Sanjana Chand took out a $30,000 loan to get her uterus removed after spending more than a year on Taranaki District Health Board's wait list in crippling pain. Photo /Sylvie Whinray
In Her Head is a Herald campaign for better women's health services. Health reporter Emma Russell investigates what's wrong with our current system and talks to wāhine who have been made to feel their serious illness is a figment of their imagination or "just part of being a woman".
Amum took out a $30,000 loan to get her uterus removed after spending more than a year on Taranaki District Health Board's wait list in crippling pain.
"That money should be going towards my son's education," Sanjana Chand told the Herald the day before she had the surgery.
The 41-year-old, who was born in Fiji and moved to New Zealand in 2007, has suffered endometriosis, adenomyosis and fibroids since she was a teenager, though she wasn't officially diagnosed until decades later.
"I have fainted at my workplace too many times, have been to the emergency department on multiple occasions with the pain and was only told that I have to manage my pain somehow," said Chand.
When she finally got an appointment with a specialist at the DHB, Chand said, she was told her only option to get rid of the pain was a hysterectomy.
Initially, she received a letter from the DHB in June 2020 saying she would have her surgery in four months, but she was never given a date.
Four months passed and she still hadn't heard anything. She tried contacting the DHB but was repeatedly told there was a delay and someone would be in touch soon. Six months passed, then a year.
In June last year, Chand received another letter informing her she was booked in to see another gynaecologist in September before she could get a new surgery date.
"When I tried to ring the Taranaki District Health Board, no one would answer. I even sent an email to the booking team asking why I'd been given another appointment when I should have been given the surgery date.
"And the response was, the gynaecologist that saw me initially is on leave due to his own health issues, so now I am given to someone else. Looks like I am bumped off the list. It's not my fault, so why should I suffer?
"I mean, seriously? When I should have been given a surgery date, I am given another appointment.
"I actually don't blame the doctors and nurses, they are amazing and only trying to help - but they are helpless because no matter how hard they try, if the system sucks, nothing can be done."
Her husband and employer have been a massive support, but the impact of waiting in excruciating pain was soul-destroying, she said.

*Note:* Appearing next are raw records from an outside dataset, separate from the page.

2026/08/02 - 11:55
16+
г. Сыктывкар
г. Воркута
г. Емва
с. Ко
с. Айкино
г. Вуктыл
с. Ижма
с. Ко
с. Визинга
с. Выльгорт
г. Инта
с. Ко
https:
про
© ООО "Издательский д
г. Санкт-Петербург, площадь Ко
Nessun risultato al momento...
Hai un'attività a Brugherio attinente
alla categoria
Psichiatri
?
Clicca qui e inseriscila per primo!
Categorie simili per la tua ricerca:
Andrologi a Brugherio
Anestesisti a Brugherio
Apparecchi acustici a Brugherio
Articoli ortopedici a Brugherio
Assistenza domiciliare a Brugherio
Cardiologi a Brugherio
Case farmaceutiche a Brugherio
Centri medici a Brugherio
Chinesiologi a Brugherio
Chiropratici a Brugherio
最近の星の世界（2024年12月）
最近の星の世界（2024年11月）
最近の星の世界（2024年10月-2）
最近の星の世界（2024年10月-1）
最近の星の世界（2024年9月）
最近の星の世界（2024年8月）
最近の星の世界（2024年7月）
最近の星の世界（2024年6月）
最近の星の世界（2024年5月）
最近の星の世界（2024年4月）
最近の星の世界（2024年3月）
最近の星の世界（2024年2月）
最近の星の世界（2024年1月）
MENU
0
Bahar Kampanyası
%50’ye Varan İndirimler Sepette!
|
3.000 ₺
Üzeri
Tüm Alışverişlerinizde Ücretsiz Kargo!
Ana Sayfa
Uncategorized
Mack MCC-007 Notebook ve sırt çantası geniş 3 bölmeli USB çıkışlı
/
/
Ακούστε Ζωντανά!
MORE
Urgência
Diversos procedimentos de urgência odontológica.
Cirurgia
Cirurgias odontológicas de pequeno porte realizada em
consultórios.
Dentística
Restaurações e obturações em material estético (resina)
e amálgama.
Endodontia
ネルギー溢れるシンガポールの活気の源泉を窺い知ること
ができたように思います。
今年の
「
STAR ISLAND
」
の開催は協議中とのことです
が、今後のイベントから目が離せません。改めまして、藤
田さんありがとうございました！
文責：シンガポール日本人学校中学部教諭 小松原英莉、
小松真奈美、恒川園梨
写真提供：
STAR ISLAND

Chand had been studying to become an accountant but after passing her final paper with a B+, she had to withdraw from the course because of ongoing pain.
"I can't even walk properly because of my back and pelvic pain," she told the Herald at the time.
She said she was lucky to work with an amazing boss, who understood and gave her time off to rest at home because she was regularly fainting at work.
Taranaki DHB's chief operating officer Gillian Campbell said the DHB received a complaint from Chand and investigated the delay in her care.
Campbell apologised on behalf of the DHB to Chand, saying she understood waiting for surgery was stressful.
Hospital staff were under extraordinary pressure and high patient demand challenged them on a weekly basis, Campbell said.
The pressure resulted from a Covid backlog, an increased number of referrals from GPs and other community providers and a rise in emergency surgeries.
"We are aware and concerned about the length of time for patients to receive surgery for gynaecology problems. However, we need to prioritise surgery in order of urgency, with conditions such as cancers taking precedence."
The average wait for routine hysterectomy surgery at Taranaki DHB was 283 days (9.4 months), Campbell said. This was significantly longer than the national target of four months from a specialist appointment.
Chand got fed up with waiting. She took out a $30,000 loan and paid a private gynaecologist in Auckland to remove her uterus.
She had the operation in August. When the Herald checked back in with her three months later, she said: "My recovery has been amazing, life is so much better now after the surgery. I even play golf."
Her message to Government officials was: "Please don't let another woman or young teenage girls suffer like me. Please help because we aren't just numbers, we are people."
What are endometriosis, adenomyosis and fibroids?
Endometriosis
Endometriosis is a condition in which tissue normally lining the uterus grows either on the ovaries, fallopian tubes or intestines.
It can cause severe pain and in some cases leaves women infertile.
The longer it's untreated the worse it gets - the Herald has spoken to many women who have waited more than 20 years to be diagnosed.
Adenomyosis
Adenomyosis causes the uterus to thicken and enlarge.
It can cause heavy and prolonged menstrual bleeding, severe cramping, pain during sex and blood clots that pass during a period.
Medication can help relieve pain and lessen heavy bleeding but removing the uterus (hysterectomy) is the only known cure.
Fibroids
Fibroids are abnormal growths that develop in or on a woman's uterus. Sometimes these tumours become quite large and cause severe abdominal pain and heavy periods. In other cases, they cause no signs or symptoms at all.
The growths are typically non-cancerous. The cause of fibroids is unknown.